RECORDS TO PROCESS
· · ·
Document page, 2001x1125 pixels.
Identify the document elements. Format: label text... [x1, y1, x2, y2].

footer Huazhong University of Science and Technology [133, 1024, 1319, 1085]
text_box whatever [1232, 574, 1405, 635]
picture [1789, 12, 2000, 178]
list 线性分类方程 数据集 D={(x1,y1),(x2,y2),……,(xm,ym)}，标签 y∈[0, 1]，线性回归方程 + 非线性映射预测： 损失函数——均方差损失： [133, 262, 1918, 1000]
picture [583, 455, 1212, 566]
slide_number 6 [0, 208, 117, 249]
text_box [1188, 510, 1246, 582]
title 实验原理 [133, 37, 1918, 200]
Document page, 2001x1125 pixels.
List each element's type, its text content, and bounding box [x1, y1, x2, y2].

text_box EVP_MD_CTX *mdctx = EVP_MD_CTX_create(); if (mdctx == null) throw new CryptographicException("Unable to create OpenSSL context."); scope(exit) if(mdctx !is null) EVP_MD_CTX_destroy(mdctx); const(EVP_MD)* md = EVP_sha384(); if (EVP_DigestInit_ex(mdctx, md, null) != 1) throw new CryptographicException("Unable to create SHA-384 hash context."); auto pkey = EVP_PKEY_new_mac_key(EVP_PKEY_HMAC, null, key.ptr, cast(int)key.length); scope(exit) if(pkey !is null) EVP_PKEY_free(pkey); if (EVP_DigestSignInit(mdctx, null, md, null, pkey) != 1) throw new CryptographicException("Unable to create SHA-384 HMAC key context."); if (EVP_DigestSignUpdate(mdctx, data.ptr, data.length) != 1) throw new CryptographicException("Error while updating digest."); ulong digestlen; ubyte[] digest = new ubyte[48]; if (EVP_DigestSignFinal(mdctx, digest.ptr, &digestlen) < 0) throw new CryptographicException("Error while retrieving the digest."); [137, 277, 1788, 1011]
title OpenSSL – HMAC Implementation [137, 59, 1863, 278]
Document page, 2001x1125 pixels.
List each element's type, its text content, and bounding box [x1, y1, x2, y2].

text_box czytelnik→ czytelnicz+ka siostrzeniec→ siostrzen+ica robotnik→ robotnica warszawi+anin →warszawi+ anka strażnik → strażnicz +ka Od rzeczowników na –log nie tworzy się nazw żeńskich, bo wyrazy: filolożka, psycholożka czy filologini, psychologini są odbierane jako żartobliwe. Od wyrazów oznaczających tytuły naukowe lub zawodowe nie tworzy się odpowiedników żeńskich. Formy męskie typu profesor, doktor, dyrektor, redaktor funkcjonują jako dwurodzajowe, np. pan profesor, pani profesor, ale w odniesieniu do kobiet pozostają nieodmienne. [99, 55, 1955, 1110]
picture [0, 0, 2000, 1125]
· · ·
TASK PROMPT
Repeat each line of the data exactly, missing none.

FINAL ANSWER
Document page, 2001x1125 pixels.
Identify the document elements. Format: label text... [x1, y1, x2, y2].

footer Huazhong University of Science and Technology [133, 1024, 1319, 1085]
text_box whatever [1232, 574, 1405, 635]
picture [1789, 12, 2000, 178]
list 线性分类方程 数据集 D={(x1,y1),(x2,y2),……,(xm,ym)}，标签 y∈[0, 1]，线性回归方程 + 非线性映射预测： 损失函数——均方差损失： [133, 262, 1918, 1000]
picture [583, 455, 1212, 566]
slide_number 6 [0, 208, 117, 249]
text_box [1188, 510, 1246, 582]
title 实验原理 [133, 37, 1918, 200]
Document page, 2001x1125 pixels.
List each element's type, its text content, and bounding box [x1, y1, x2, y2].

text_box EVP_MD_CTX *mdctx = EVP_MD_CTX_create(); if (mdctx == null) throw new CryptographicException("Unable to create OpenSSL context."); scope(exit) if(mdctx !is null) EVP_MD_CTX_destroy(mdctx); const(EVP_MD)* md = EVP_sha384(); if (EVP_DigestInit_ex(mdctx, md, null) != 1) throw new CryptographicException("Unable to create SHA-384 hash context."); auto pkey = EVP_PKEY_new_mac_key(EVP_PKEY_HMAC, null, key.ptr, cast(int)key.length); scope(exit) if(pkey !is null) EVP_PKEY_free(pkey); if (EVP_DigestSignInit(mdctx, null, md, null, pkey) != 1) throw new CryptographicException("Unable to create SHA-384 HMAC key context."); if (EVP_DigestSignUpdate(mdctx, data.ptr, data.length) != 1) throw new CryptographicException("Error while updating digest."); ulong digestlen; ubyte[] digest = new ubyte[48]; if (EVP_DigestSignFinal(mdctx, digest.ptr, &digestlen) < 0) throw new CryptographicException("Error while retrieving the digest."); [137, 277, 1788, 1011]
title OpenSSL – HMAC Implementation [137, 59, 1863, 278]
Document page, 2001x1125 pixels.
List each element's type, its text content, and bounding box [x1, y1, x2, y2].

text_box czytelnik→ czytelnicz+ka siostrzeniec→ siostrzen+ica robotnik→ robotnica warszawi+anin →warszawi+ anka strażnik → strażnicz +ka Od rzeczowników na –log nie tworzy się nazw żeńskich, bo wyrazy: filolożka, psycholożka czy filologini, psychologini są odbierane jako żartobliwe. Od wyrazów oznaczających tytuły naukowe lub zawodowe nie tworzy się odpowiedników żeńskich. Formy męskie typu profesor, doktor, dyrektor, redaktor funkcjonują jako dwurodzajowe, np. pan profesor, pani profesor, ale w odniesieniu do kobiet pozostają nieodmienne. [99, 55, 1955, 1110]
picture [0, 0, 2000, 1125]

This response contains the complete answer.